Am Freitag geht es weiter mit einem Beitrag aus Paraguay: Hamaca von Paz Encina (18 Uhr) beobachtet ein altes Paar beim Warten – auf den Sohn, der in den Krieg gezogen ist, auf Regen und auf Wind. Ciro Guerras The Wind Journeys (20 Uhr) erzählt die tragikomische Geschichte eines Musikers, der sich nach dem Tod seiner Frau von seinem Akkordeon trennen will. Aber er wird es nicht los; immer wieder lässt er sich überreden, ein letztes Mal zu spielen. Ein israelisch-palästinensisches Projekt, Yaron Shanis und Scanda Coptis Ajami (22 Uhr), steht in der Tradition des – neben Claudia Llosas gerade regulär anlaufendem Berlinale-Gewinner „Eine Perle Ewigkeit“ – berühmtesten Films der Reihe, dem Selbstmordattentäter-Porträt Paradise Now (Sonnabend 18 Uhr).

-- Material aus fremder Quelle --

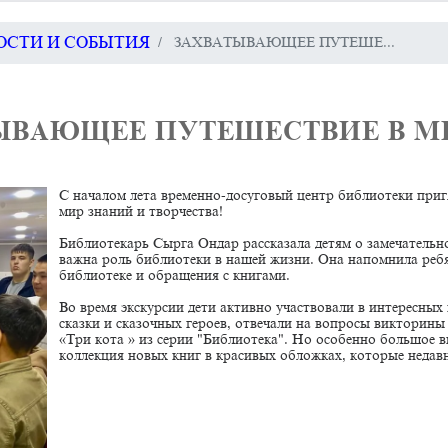
ВОСТИ И СОБЫТИЯ
​ ЗАХВАТЫВАЮЩЕЕ ПУТЕШЕ...
ТЫВАЮЩЕЕ ПУТЕШЕСТВИЕ В МИ
С началом лета временно-досуговый центр библиотеки пригл
мир знаний и творчества!
Библиотекарь Сырга Ондар рассказала детям о замечательн
важна роль библиотеки в нашей жизни. Она напомнила реб
библиотеке и обращения с книгами.
Во время экскурсии дети активно участвовали в интересных
сказки и сказочных героев, отвечали на вопросы викторин
«Три кота » из серии "Библиотека". Но особенно большое в
коллекция новых книг в красивых обложках, которые недав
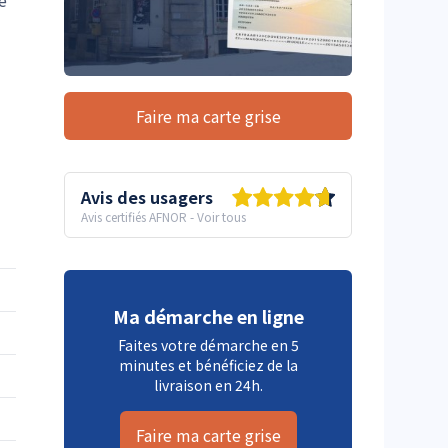
e
Faire ma carte grise
Avis des usagers
Avis certifiés AFNOR
-
Voir tous
Ma démarche en ligne
Faites votre démarche en 5
minutes et bénéficiez de la
livraison en 24h.
Faire ma carte grise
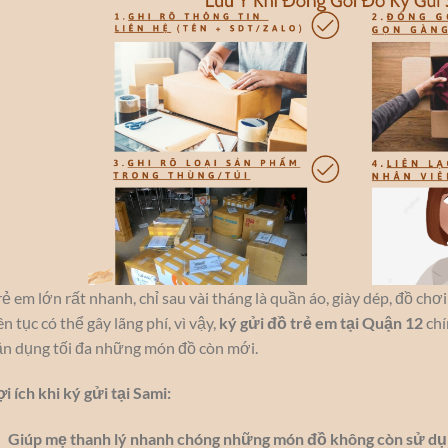
rẻ em lớn rất nhanh, chỉ sau vài tháng là quần áo, giày dép, đồ c
ên tục có thể gây lãng phí, vì vậy,
ký gửi đồ trẻ em tại Quận 12
chí
ận dụng tối đa những món đồ còn mới.
ợi ích khi ký gửi tại Sami:
Giúp mẹ thanh lý nhanh chóng những món đồ không còn sử d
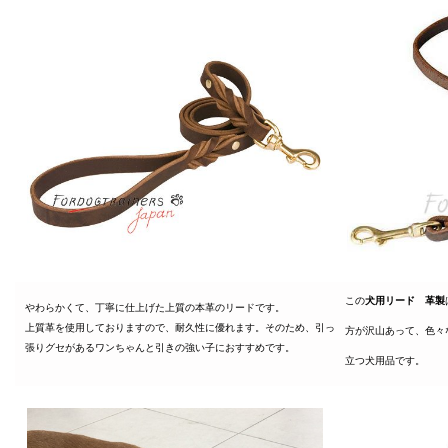
この
犬用リード 革製
やわらかくて、丁寧に仕上げた上質の本革のリードです。
上質革を使用しておりますので、耐久性に優れます。そのため、引っ
方が沢山あって、色々
張りグセがあるワンちゃんと引きの強い子におすすめです。
立つ犬用品です。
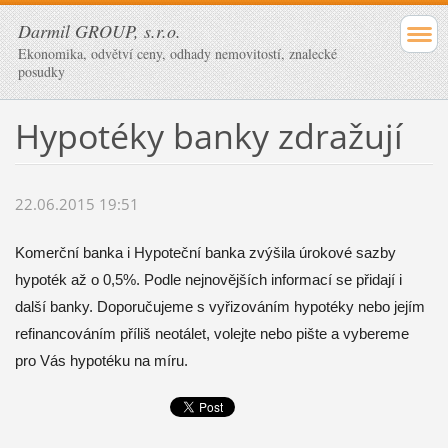
Darmil GROUP, s.r.o.
Ekonomika, odvětví ceny, odhady nemovitostí, znalecké
posudky
Hypotéky banky zdražují
22.06.2015 19:51
Komerční banka i Hypoteční banka zvýšila úrokové sazby
hypoték až o 0,5%. Podle nejnovějších informací se přidají i
další banky. Doporučujeme s vyřizováním hypotéky nebo jejím
refinancováním příliš neotálet, volejte nebo pište a vybereme
pro Vás hypotéku na míru.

Die letzten zwei Beiträge haben nichts Exotisches an sich und laden den Großstadtzuschauer zur Identifikation ein: Yesim Ustaoglus Pandora''s Box (20 Uhr) handelt von einer verwirrten Frau in der Türkei, deren Yuppie-Verwandte keine Zeit für sie haben. Der brasilianische Regisseur Kiko Goifman beschäftigt sich in Filme Fobia (22 Uhr) mit der Angst vor Schlangen und Ratten, dem Tod und der Penetration – allerdings auch mit weniger nachvollziehbaren Ängsten. Wer hätte gedacht, dass es Menschen gibt, die beim Anblick eines Clowns zu zittern anfangen? Und die sogar Angst vor Knöpfen haben?